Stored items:
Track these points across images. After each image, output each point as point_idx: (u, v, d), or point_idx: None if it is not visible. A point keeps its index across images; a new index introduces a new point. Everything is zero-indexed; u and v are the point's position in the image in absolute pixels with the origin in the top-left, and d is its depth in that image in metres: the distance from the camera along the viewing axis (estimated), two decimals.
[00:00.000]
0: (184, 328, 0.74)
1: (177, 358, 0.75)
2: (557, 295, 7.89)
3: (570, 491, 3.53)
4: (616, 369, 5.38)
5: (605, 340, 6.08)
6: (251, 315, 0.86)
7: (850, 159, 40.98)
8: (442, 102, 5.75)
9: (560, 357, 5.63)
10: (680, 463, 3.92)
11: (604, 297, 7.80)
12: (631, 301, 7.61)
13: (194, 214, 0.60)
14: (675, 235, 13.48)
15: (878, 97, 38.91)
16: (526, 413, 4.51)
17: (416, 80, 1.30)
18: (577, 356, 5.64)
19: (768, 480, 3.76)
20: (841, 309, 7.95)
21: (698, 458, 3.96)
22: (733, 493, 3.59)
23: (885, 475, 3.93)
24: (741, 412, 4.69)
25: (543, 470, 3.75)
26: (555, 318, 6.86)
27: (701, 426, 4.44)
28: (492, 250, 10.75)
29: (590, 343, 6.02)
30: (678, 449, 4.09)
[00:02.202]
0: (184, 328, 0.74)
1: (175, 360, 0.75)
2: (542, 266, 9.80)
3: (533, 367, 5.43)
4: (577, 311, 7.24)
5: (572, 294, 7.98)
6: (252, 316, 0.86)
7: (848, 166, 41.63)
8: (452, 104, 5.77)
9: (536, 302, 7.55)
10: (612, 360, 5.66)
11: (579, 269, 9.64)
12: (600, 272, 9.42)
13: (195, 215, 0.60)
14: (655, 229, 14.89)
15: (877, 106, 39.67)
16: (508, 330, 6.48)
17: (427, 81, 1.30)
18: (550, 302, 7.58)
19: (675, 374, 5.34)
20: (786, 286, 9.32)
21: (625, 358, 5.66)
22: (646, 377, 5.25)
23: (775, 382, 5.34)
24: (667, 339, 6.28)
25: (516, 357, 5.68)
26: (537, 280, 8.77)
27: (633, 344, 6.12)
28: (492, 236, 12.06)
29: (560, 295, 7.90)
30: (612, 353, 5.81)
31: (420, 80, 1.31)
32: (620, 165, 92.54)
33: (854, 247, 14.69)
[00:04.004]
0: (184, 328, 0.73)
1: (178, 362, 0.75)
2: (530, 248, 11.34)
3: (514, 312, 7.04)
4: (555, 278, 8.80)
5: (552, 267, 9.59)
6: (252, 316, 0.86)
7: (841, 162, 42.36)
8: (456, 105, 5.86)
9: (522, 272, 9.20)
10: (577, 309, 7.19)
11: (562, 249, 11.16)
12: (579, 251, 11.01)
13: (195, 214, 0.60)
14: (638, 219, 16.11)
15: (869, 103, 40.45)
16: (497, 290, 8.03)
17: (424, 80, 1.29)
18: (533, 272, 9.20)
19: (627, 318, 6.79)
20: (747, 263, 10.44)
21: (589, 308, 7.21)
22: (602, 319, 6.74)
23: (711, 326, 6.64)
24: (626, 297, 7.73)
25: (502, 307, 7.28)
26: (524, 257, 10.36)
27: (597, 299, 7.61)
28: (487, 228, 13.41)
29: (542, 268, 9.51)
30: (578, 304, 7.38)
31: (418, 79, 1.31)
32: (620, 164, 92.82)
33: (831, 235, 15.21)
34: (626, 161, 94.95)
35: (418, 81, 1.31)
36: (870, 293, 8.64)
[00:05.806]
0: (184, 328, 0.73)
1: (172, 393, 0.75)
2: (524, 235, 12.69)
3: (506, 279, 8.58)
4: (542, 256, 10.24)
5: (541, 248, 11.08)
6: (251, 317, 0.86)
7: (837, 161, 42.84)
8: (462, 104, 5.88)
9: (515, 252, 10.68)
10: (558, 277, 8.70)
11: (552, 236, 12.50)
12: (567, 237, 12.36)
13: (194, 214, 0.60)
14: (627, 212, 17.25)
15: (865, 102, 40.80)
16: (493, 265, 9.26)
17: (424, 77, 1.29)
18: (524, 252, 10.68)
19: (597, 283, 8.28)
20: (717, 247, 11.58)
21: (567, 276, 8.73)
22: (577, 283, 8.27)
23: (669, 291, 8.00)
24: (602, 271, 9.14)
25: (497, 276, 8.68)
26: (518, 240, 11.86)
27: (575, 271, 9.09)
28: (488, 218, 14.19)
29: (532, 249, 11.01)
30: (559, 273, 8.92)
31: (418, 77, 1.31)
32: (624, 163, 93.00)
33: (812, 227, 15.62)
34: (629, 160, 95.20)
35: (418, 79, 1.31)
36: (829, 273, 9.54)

» What is expected
Copying word for word, give each line of the data above from the first one through the line containing "33: (854, 247, 14.69)", and nothing else.

» Your response
Track these points across images. After each image, output each point as point_idx: (u, v, d), or point_idx: None if it is not visible. A point keeps its index across images; a new index introduces a new point. Everything is zero-indexed; u and v are the point's position in the image in absolute pixels with the origin in the top-left, and d is its depth in that image in metres: the distance from the camera along the viewing axis (estimated), two decimals.
[00:00.000]
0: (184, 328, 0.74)
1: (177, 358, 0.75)
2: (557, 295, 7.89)
3: (570, 491, 3.53)
4: (616, 369, 5.38)
5: (605, 340, 6.08)
6: (251, 315, 0.86)
7: (850, 159, 40.98)
8: (442, 102, 5.75)
9: (560, 357, 5.63)
10: (680, 463, 3.92)
11: (604, 297, 7.80)
12: (631, 301, 7.61)
13: (194, 214, 0.60)
14: (675, 235, 13.48)
15: (878, 97, 38.91)
16: (526, 413, 4.51)
17: (416, 80, 1.30)
18: (577, 356, 5.64)
19: (768, 480, 3.76)
20: (841, 309, 7.95)
21: (698, 458, 3.96)
22: (733, 493, 3.59)
23: (885, 475, 3.93)
24: (741, 412, 4.69)
25: (543, 470, 3.75)
26: (555, 318, 6.86)
27: (701, 426, 4.44)
28: (492, 250, 10.75)
29: (590, 343, 6.02)
30: (678, 449, 4.09)
[00:02.202]
0: (184, 328, 0.74)
1: (175, 360, 0.75)
2: (542, 266, 9.80)
3: (533, 367, 5.43)
4: (577, 311, 7.24)
5: (572, 294, 7.98)
6: (252, 316, 0.86)
7: (848, 166, 41.63)
8: (452, 104, 5.77)
9: (536, 302, 7.55)
10: (612, 360, 5.66)
11: (579, 269, 9.64)
12: (600, 272, 9.42)
13: (195, 215, 0.60)
14: (655, 229, 14.89)
15: (877, 106, 39.67)
16: (508, 330, 6.48)
17: (427, 81, 1.30)
18: (550, 302, 7.58)
19: (675, 374, 5.34)
20: (786, 286, 9.32)
21: (625, 358, 5.66)
22: (646, 377, 5.25)
23: (775, 382, 5.34)
24: (667, 339, 6.28)
25: (516, 357, 5.68)
26: (537, 280, 8.77)
27: (633, 344, 6.12)
28: (492, 236, 12.06)
29: (560, 295, 7.90)
30: (612, 353, 5.81)
31: (420, 80, 1.31)
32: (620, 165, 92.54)
33: (854, 247, 14.69)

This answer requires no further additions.